• **Prompt**
From the entries below, output the line with "X69596000Y-81522000D03*" and each following line up to and including the line with "X114684000Y-83058000D03*", exactly as written.

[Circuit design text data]
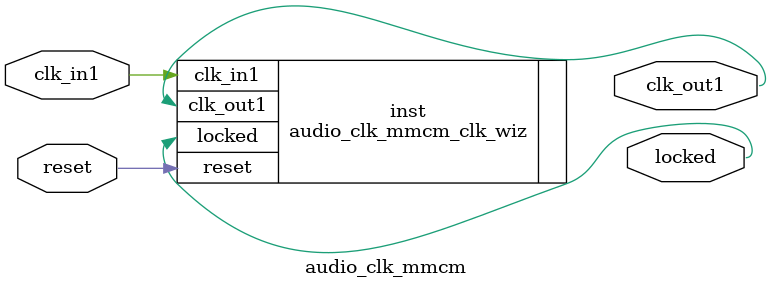
<source format=v>


`timescale 1ps/1ps

(* CORE_GENERATION_INFO = "audio_clk_mmcm,clk_wiz_v5_3_2_0,{component_name=audio_clk_mmcm,use_phase_alignment=true,use_min_o_jitter=false,use_max_i_jitter=false,use_dyn_phase_shift=false,use_inclk_switchover=false,use_dyn_reconfig=false,enable_axi=0,feedback_source=FDBK_AUTO,PRIMITIVE=MMCM,num_out_clk=1,clkin1_period=8.0,clkin2_period=10.0,use_power_down=false,use_reset=true,use_locked=true,use_inclk_stopped=false,feedback_type=SINGLE,CLOCK_MGR_TYPE=NA,manual_override=false}" *)

module audio_clk_mmcm 
 (
  // Clock out ports
  output        clk_out1,
  // Status and control signals
  input         reset,
  output        locked,
 // Clock in ports
  input         clk_in1
 );

  audio_clk_mmcm_clk_wiz inst
  (
  // Clock out ports  
  .clk_out1(clk_out1),
  // Status and control signals               
  .reset(reset), 
  .locked(locked),
 // Clock in ports
  .clk_in1(clk_in1)
  );

endmodule

</source>
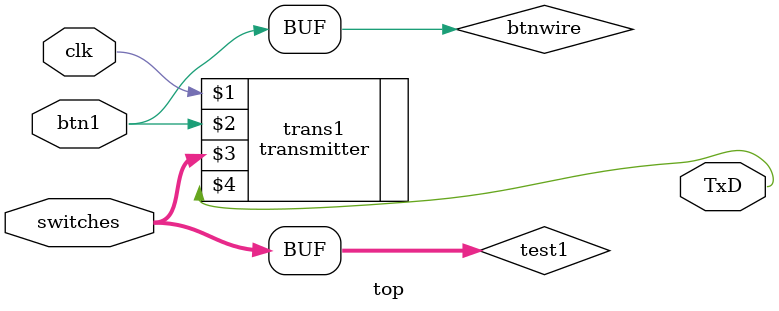
<source format=v>
`timescale 1ns / 1ps
module top(
input [7:0]switches,
input btn1,
input clk,
output TxD
); 

wire [7:0] test1;
assign test1 = switches;

assign btnwire = btn1;
transmitter trans1 (
    clk,
    btnwire,
    test1,
    TxD
    );


endmodule

</source>
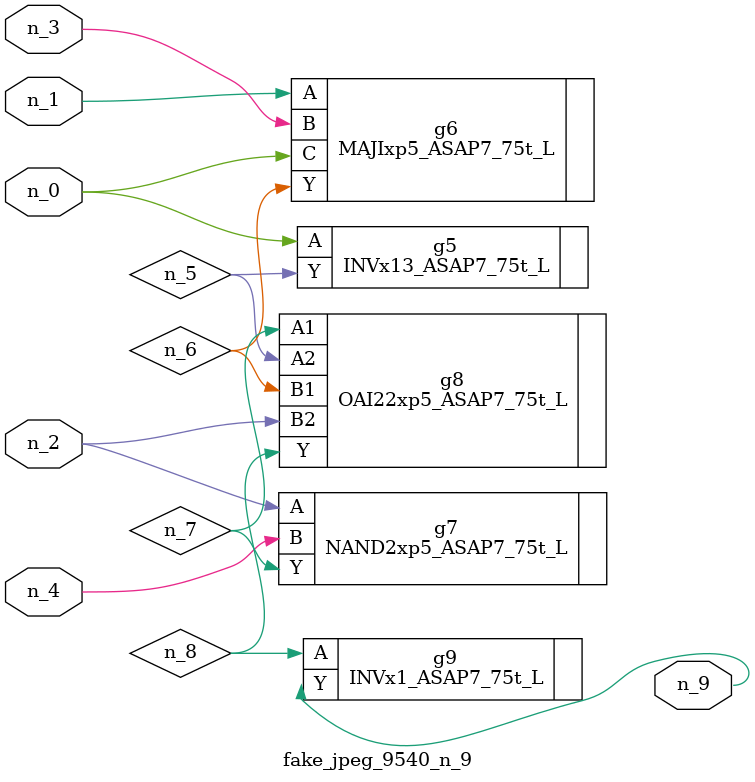
<source format=v>
module fake_jpeg_9540_n_9 (n_3, n_2, n_1, n_0, n_4, n_9);

input n_3;
input n_2;
input n_1;
input n_0;
input n_4;

output n_9;

wire n_8;
wire n_6;
wire n_5;
wire n_7;

INVx13_ASAP7_75t_L g5 ( 
.A(n_0),
.Y(n_5)
);

MAJIxp5_ASAP7_75t_L g6 ( 
.A(n_1),
.B(n_3),
.C(n_0),
.Y(n_6)
);

NAND2xp5_ASAP7_75t_L g7 ( 
.A(n_2),
.B(n_4),
.Y(n_7)
);

OAI22xp5_ASAP7_75t_L g8 ( 
.A1(n_7),
.A2(n_5),
.B1(n_6),
.B2(n_2),
.Y(n_8)
);

INVx1_ASAP7_75t_L g9 ( 
.A(n_8),
.Y(n_9)
);


endmodule
</source>
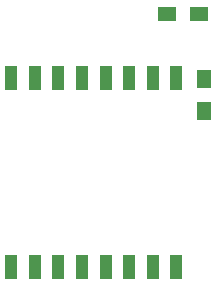
<source format=gbr>
%TF.GenerationSoftware,KiCad,Pcbnew,5.1.7-a382d34a8~87~ubuntu20.04.1*%
%TF.CreationDate,2021-02-22T15:40:43+01:00*%
%TF.ProjectId,smartyreader_ng_lora,736d6172-7479-4726-9561-6465725f6e67,rev?*%
%TF.SameCoordinates,Original*%
%TF.FileFunction,Paste,Bot*%
%TF.FilePolarity,Positive*%
%FSLAX46Y46*%
G04 Gerber Fmt 4.6, Leading zero omitted, Abs format (unit mm)*
G04 Created by KiCad (PCBNEW 5.1.7-a382d34a8~87~ubuntu20.04.1) date 2021-02-22 15:40:43*
%MOMM*%
%LPD*%
G01*
G04 APERTURE LIST*
%ADD10R,1.000000X2.000000*%
%ADD11R,1.300000X1.500000*%
%ADD12R,1.500000X1.300000*%
G04 APERTURE END LIST*
D10*
%TO.C,U1*%
X142810000Y-111126000D03*
X140810000Y-111126000D03*
X138810000Y-111126000D03*
X136810000Y-111126000D03*
X134810000Y-111126000D03*
X132810000Y-111126000D03*
X130810000Y-111126000D03*
X128810000Y-111126000D03*
X128810000Y-127126000D03*
X130810000Y-127126000D03*
X132810000Y-127126000D03*
X134810000Y-127126000D03*
X136810000Y-127126000D03*
X138810000Y-127126000D03*
X140810000Y-127126000D03*
X142810000Y-127126000D03*
%TD*%
D11*
%TO.C,JP2*%
X145161000Y-113919000D03*
X145161000Y-111219000D03*
%TD*%
D12*
%TO.C,JP1*%
X144686000Y-105664000D03*
X141986000Y-105664000D03*
%TD*%
M02*

</source>
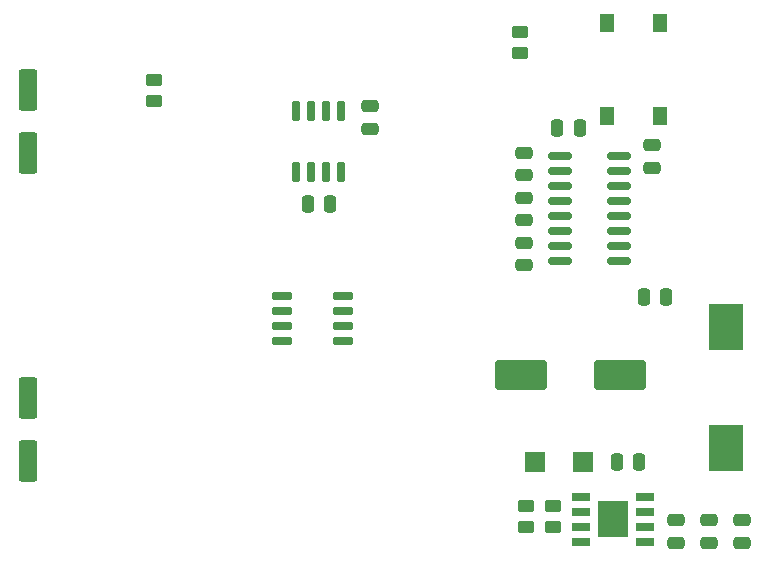
<source format=gbr>
%TF.GenerationSoftware,KiCad,Pcbnew,(7.0.0)*%
%TF.CreationDate,2023-03-06T13:13:27+13:00*%
%TF.ProjectId,pico_expansion_board,7069636f-5f65-4787-9061-6e73696f6e5f,rev?*%
%TF.SameCoordinates,Original*%
%TF.FileFunction,Paste,Top*%
%TF.FilePolarity,Positive*%
%FSLAX46Y46*%
G04 Gerber Fmt 4.6, Leading zero omitted, Abs format (unit mm)*
G04 Created by KiCad (PCBNEW (7.0.0)) date 2023-03-06 13:13:27*
%MOMM*%
%LPD*%
G01*
G04 APERTURE LIST*
G04 Aperture macros list*
%AMRoundRect*
0 Rectangle with rounded corners*
0 $1 Rounding radius*
0 $2 $3 $4 $5 $6 $7 $8 $9 X,Y pos of 4 corners*
0 Add a 4 corners polygon primitive as box body*
4,1,4,$2,$3,$4,$5,$6,$7,$8,$9,$2,$3,0*
0 Add four circle primitives for the rounded corners*
1,1,$1+$1,$2,$3*
1,1,$1+$1,$4,$5*
1,1,$1+$1,$6,$7*
1,1,$1+$1,$8,$9*
0 Add four rect primitives between the rounded corners*
20,1,$1+$1,$2,$3,$4,$5,0*
20,1,$1+$1,$4,$5,$6,$7,0*
20,1,$1+$1,$6,$7,$8,$9,0*
20,1,$1+$1,$8,$9,$2,$3,0*%
G04 Aperture macros list end*
%ADD10RoundRect,0.250000X1.950000X1.000000X-1.950000X1.000000X-1.950000X-1.000000X1.950000X-1.000000X0*%
%ADD11RoundRect,0.150000X0.150000X-0.725000X0.150000X0.725000X-0.150000X0.725000X-0.150000X-0.725000X0*%
%ADD12RoundRect,0.250000X-0.475000X0.250000X-0.475000X-0.250000X0.475000X-0.250000X0.475000X0.250000X0*%
%ADD13RoundRect,0.250000X0.450000X-0.262500X0.450000X0.262500X-0.450000X0.262500X-0.450000X-0.262500X0*%
%ADD14RoundRect,0.250000X0.475000X-0.250000X0.475000X0.250000X-0.475000X0.250000X-0.475000X-0.250000X0*%
%ADD15RoundRect,0.150000X0.725000X0.150000X-0.725000X0.150000X-0.725000X-0.150000X0.725000X-0.150000X0*%
%ADD16RoundRect,0.250000X0.550000X-1.500000X0.550000X1.500000X-0.550000X1.500000X-0.550000X-1.500000X0*%
%ADD17RoundRect,0.250000X-0.250000X-0.475000X0.250000X-0.475000X0.250000X0.475000X-0.250000X0.475000X0*%
%ADD18R,1.300000X1.550000*%
%ADD19RoundRect,0.250000X0.250000X0.475000X-0.250000X0.475000X-0.250000X-0.475000X0.250000X-0.475000X0*%
%ADD20R,1.525000X0.650000*%
%ADD21R,2.600000X3.100000*%
%ADD22R,3.000000X4.000000*%
%ADD23RoundRect,0.150000X-0.825000X-0.150000X0.825000X-0.150000X0.825000X0.150000X-0.825000X0.150000X0*%
%ADD24RoundRect,0.250000X-0.450000X0.262500X-0.450000X-0.262500X0.450000X-0.262500X0.450000X0.262500X0*%
%ADD25R,1.800000X1.700000*%
G04 APERTURE END LIST*
D10*
%TO.C,C18*%
X119770000Y-100330000D03*
X111370000Y-100330000D03*
%TD*%
D11*
%TO.C,U2*%
X92329000Y-83093000D03*
X93599000Y-83093000D03*
X94869000Y-83093000D03*
X96139000Y-83093000D03*
X96139000Y-77943000D03*
X94869000Y-77943000D03*
X93599000Y-77943000D03*
X92329000Y-77943000D03*
%TD*%
D12*
%TO.C,C5*%
X124460000Y-112588000D03*
X124460000Y-114488000D03*
%TD*%
D13*
%TO.C,R1*%
X111252000Y-73048500D03*
X111252000Y-71223500D03*
%TD*%
D14*
%TO.C,C7*%
X111571000Y-90993000D03*
X111571000Y-89093000D03*
%TD*%
D15*
%TO.C,U5*%
X96301000Y-97409000D03*
X96301000Y-96139000D03*
X96301000Y-94869000D03*
X96301000Y-93599000D03*
X91151000Y-93599000D03*
X91151000Y-94869000D03*
X91151000Y-96139000D03*
X91151000Y-97409000D03*
%TD*%
D14*
%TO.C,C2*%
X98552000Y-79436000D03*
X98552000Y-77536000D03*
%TD*%
D16*
%TO.C,C11*%
X69596000Y-107602000D03*
X69596000Y-102202000D03*
%TD*%
D17*
%TO.C,C1*%
X114431000Y-79375000D03*
X116331000Y-79375000D03*
%TD*%
D18*
%TO.C,SW1*%
X118653999Y-78396999D03*
X118653999Y-70446999D03*
X123153999Y-78396999D03*
X123153999Y-70446999D03*
%TD*%
D19*
%TO.C,C3*%
X95184000Y-85852000D03*
X93284000Y-85852000D03*
%TD*%
D12*
%TO.C,C9*%
X127254000Y-112588000D03*
X127254000Y-114488000D03*
%TD*%
%TO.C,C4*%
X122428000Y-80838000D03*
X122428000Y-82738000D03*
%TD*%
D20*
%TO.C,IC1*%
X116413999Y-110616999D03*
X116413999Y-111886999D03*
X116413999Y-113156999D03*
X116413999Y-114426999D03*
X121837999Y-114426999D03*
X121837999Y-113156999D03*
X121837999Y-111886999D03*
X121837999Y-110616999D03*
D21*
X119125999Y-112521999D03*
%TD*%
D22*
%TO.C,L1*%
X128740499Y-106445999D03*
X128740499Y-96245999D03*
%TD*%
D19*
%TO.C,C19*%
X123632000Y-93726000D03*
X121732000Y-93726000D03*
%TD*%
D14*
%TO.C,C8*%
X111571000Y-83373000D03*
X111571000Y-81473000D03*
%TD*%
D16*
%TO.C,C12*%
X69596000Y-81522000D03*
X69596000Y-76122000D03*
%TD*%
D12*
%TO.C,C16*%
X130048000Y-112588000D03*
X130048000Y-114488000D03*
%TD*%
%TO.C,C6*%
X111571000Y-85283000D03*
X111571000Y-87183000D03*
%TD*%
D23*
%TO.C,U1*%
X114684000Y-81788000D03*
X114684000Y-83058000D03*
X114684000Y-84328000D03*
X114684000Y-85598000D03*
X114684000Y-86868000D03*
X114684000Y-88138000D03*
X114684000Y-89408000D03*
X114684000Y-90678000D03*
X119634000Y-90678000D03*
X119634000Y-89408000D03*
X119634000Y-88138000D03*
X119634000Y-86868000D03*
X119634000Y-85598000D03*
X119634000Y-84328000D03*
X119634000Y-83058000D03*
X119634000Y-81788000D03*
%TD*%
D13*
%TO.C,R6*%
X114046000Y-113180500D03*
X114046000Y-111355500D03*
%TD*%
%TO.C,R3*%
X80264000Y-77112500D03*
X80264000Y-75287500D03*
%TD*%
D24*
%TO.C,R2*%
X111760000Y-111355500D03*
X111760000Y-113180500D03*
%TD*%
D25*
%TO.C,D1*%
X112503999Y-107695999D03*
X116603999Y-107695999D03*
%TD*%
D17*
%TO.C,C17*%
X119446000Y-107696000D03*
X121346000Y-107696000D03*
%TD*%
M02*

</source>
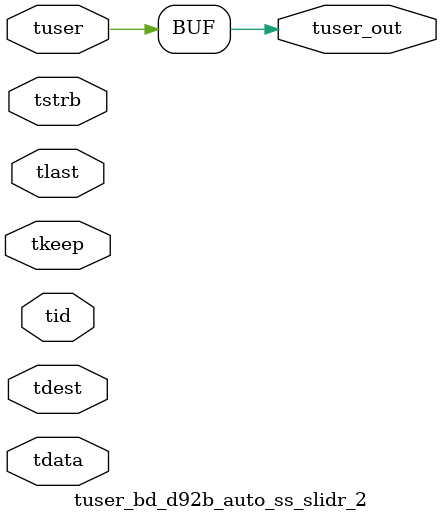
<source format=v>


`timescale 1ps/1ps

module tuser_bd_d92b_auto_ss_slidr_2 #
(
parameter C_S_AXIS_TUSER_WIDTH = 1,
parameter C_S_AXIS_TDATA_WIDTH = 32,
parameter C_S_AXIS_TID_WIDTH   = 0,
parameter C_S_AXIS_TDEST_WIDTH = 0,
parameter C_M_AXIS_TUSER_WIDTH = 1
)
(
input  [(C_S_AXIS_TUSER_WIDTH == 0 ? 1 : C_S_AXIS_TUSER_WIDTH)-1:0     ] tuser,
input  [(C_S_AXIS_TDATA_WIDTH == 0 ? 1 : C_S_AXIS_TDATA_WIDTH)-1:0     ] tdata,
input  [(C_S_AXIS_TID_WIDTH   == 0 ? 1 : C_S_AXIS_TID_WIDTH)-1:0       ] tid,
input  [(C_S_AXIS_TDEST_WIDTH == 0 ? 1 : C_S_AXIS_TDEST_WIDTH)-1:0     ] tdest,
input  [(C_S_AXIS_TDATA_WIDTH/8)-1:0 ] tkeep,
input  [(C_S_AXIS_TDATA_WIDTH/8)-1:0 ] tstrb,
input                                                                    tlast,
output [C_M_AXIS_TUSER_WIDTH-1:0] tuser_out
);

assign tuser_out = {tuser[0:0]};

endmodule


</source>
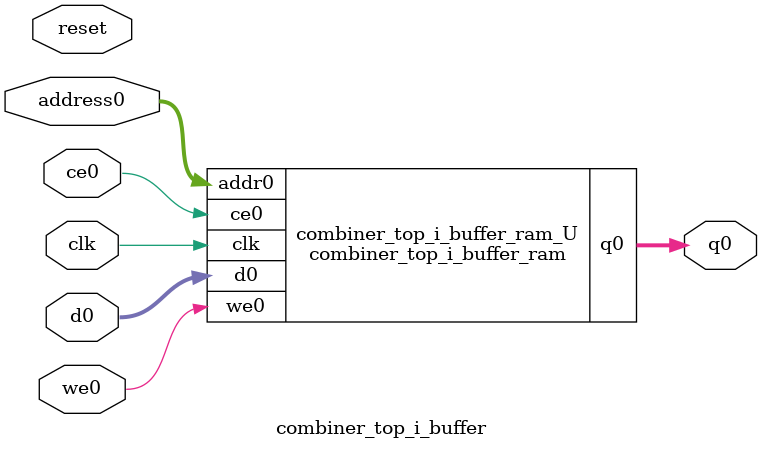
<source format=v>

`timescale 1 ns / 1 ps
module combiner_top_i_buffer_ram (addr0, ce0, d0, we0, q0,  clk);

parameter DWIDTH = 32;
parameter AWIDTH = 3;
parameter MEM_SIZE = 8;

input[AWIDTH-1:0] addr0;
input ce0;
input[DWIDTH-1:0] d0;
input we0;
output reg[DWIDTH-1:0] q0;
input clk;

(* ram_style = "block" *)reg [DWIDTH-1:0] ram[MEM_SIZE-1:0];




always @(posedge clk)  
begin 
    if (ce0) 
    begin
        if (we0) 
        begin 
            ram[addr0] <= d0; 
            q0 <= d0;
        end 
        else 
            q0 <= ram[addr0];
    end
end


endmodule


`timescale 1 ns / 1 ps
module combiner_top_i_buffer(
    reset,
    clk,
    address0,
    ce0,
    we0,
    d0,
    q0);

parameter DataWidth = 32'd32;
parameter AddressRange = 32'd8;
parameter AddressWidth = 32'd3;
input reset;
input clk;
input[AddressWidth - 1:0] address0;
input ce0;
input we0;
input[DataWidth - 1:0] d0;
output[DataWidth - 1:0] q0;




combiner_top_i_buffer_ram combiner_top_i_buffer_ram_U(
    .clk( clk ),
    .addr0( address0 ),
    .ce0( ce0 ),
    .d0( d0 ),
    .we0( we0 ),
    .q0( q0 ));

endmodule


</source>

• **Exercise output**
X69596000Y-81522000D03*
X69596000Y-76122000D03*
%TD*%
D12*
%TO.C,C16*%
X130048000Y-112588000D03*
X130048000Y-114488000D03*
%TD*%
%TO.C,C6*%
X111571000Y-85283000D03*
X111571000Y-87183000D03*
%TD*%
D23*
%TO.C,U1*%
X114684000Y-81788000D03*
X114684000Y-83058000D03*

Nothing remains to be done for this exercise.